Shouldn't the first matched group be dea
because +
is not a word character? I expect the replaced string to be _dea_+hl[]rd is a suspicious character
.
In addition, when I replace it with let name = "";
, the output becomes __dea__+__hl__[]__rd__ __is__ __a__ __suspicious__ __character__.
Where do the underscores come from?
The corrected code shown in the book is cryptic to me as well
let name = "dea+hl[]rd";
let text = "This dea+hl[]rd guy is super annoying.";
let escaped = name.replace(/[\\[.+*?(){|^$]/g, "\\$&");
let regexp = new RegExp("\\b" + escaped + "\\b", "gi");
console.log(text.replace(regexp, "_$&_"));
// → This _dea+hl[]rd_ guy is super annoying.

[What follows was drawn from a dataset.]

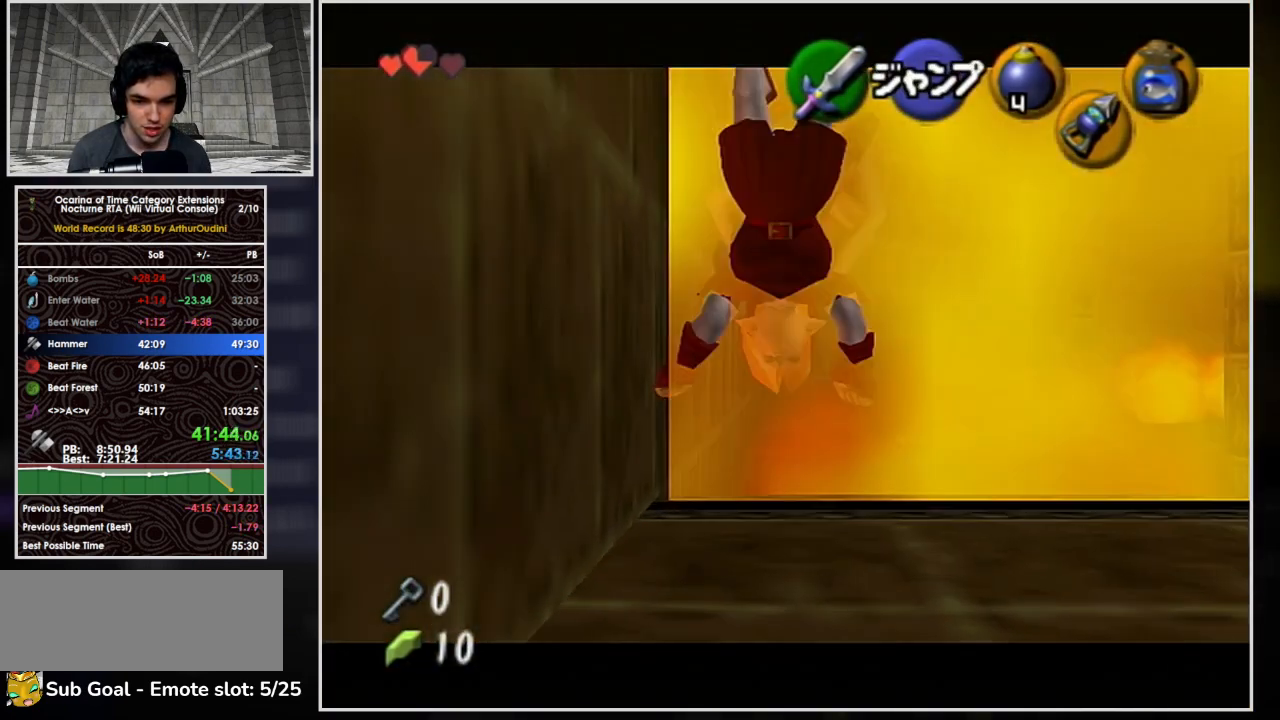
{"buttons": ["A"], "left_stick": "up", "events": [[100, "A", "down"], [100, "L1", "down"], [233, "left_stick", "center"], [367, "left_stick", "up"], [400, "L1", "up"]]}
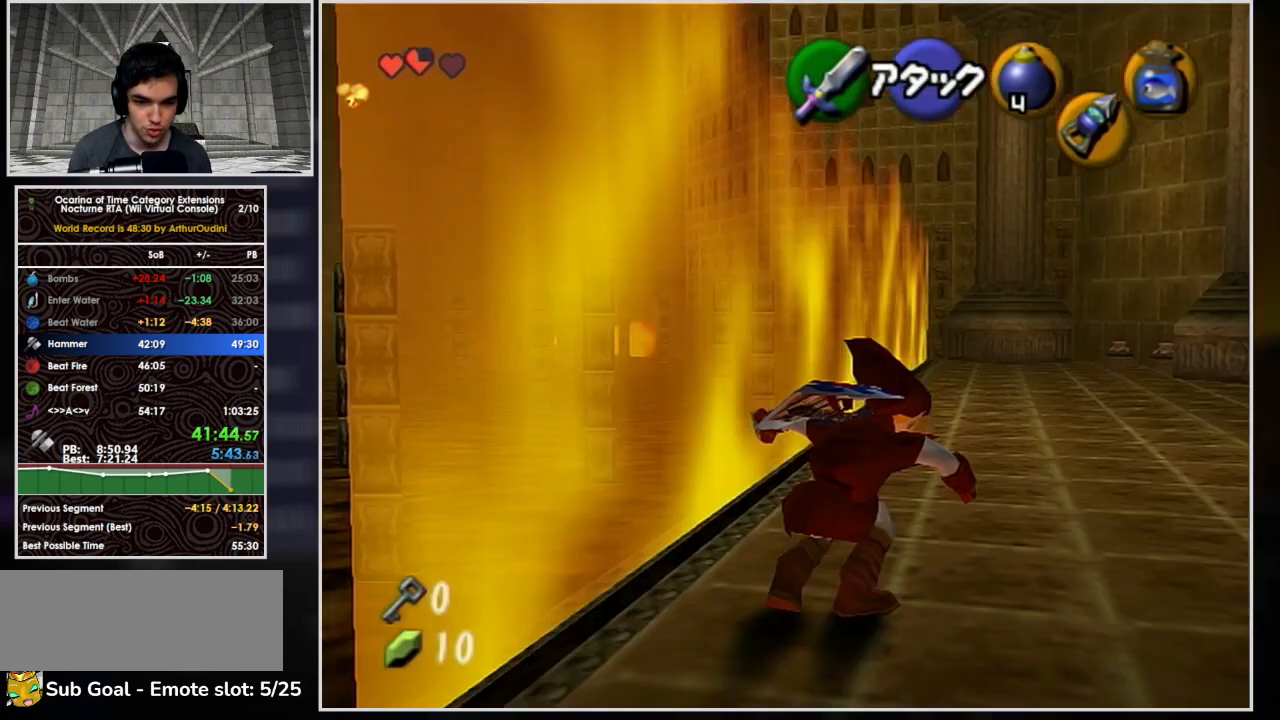
{"buttons": [], "left_stick": "down-right", "events": [[167, "left_stick", "right"], [267, "A", "up"], [300, "left_stick", "down-right"]]}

How does adding backlashes before the special character affect the word boundary?
To answer my own question (because my question is closed by some irrelevant duplicate), I test my regex on regex101. I didn't try it because RegExp
is not accepted syntax there. Anyway, the reason there is essentially no matching string in the first example is that /\b(dea+hl[]rd)\b/
is not a valid regex. []
is special character denoting a set of characters. There is no way to find some matching string when the regex cannot be evaluated. So text.replace(regexp, "_$1_")
just returns text
.
When name = ""
, underscores come from the fact that $1$
always matches word boundaries. If we mark word boundaries by |
, the word boundaries in text
are |dea|+|hl|[]|rd| |is| |a| |suspicious| |character|.
Finally, escaping special characters does not change the behavior of word boundary. It is just there to make the regex valid for the reasons mentioned above.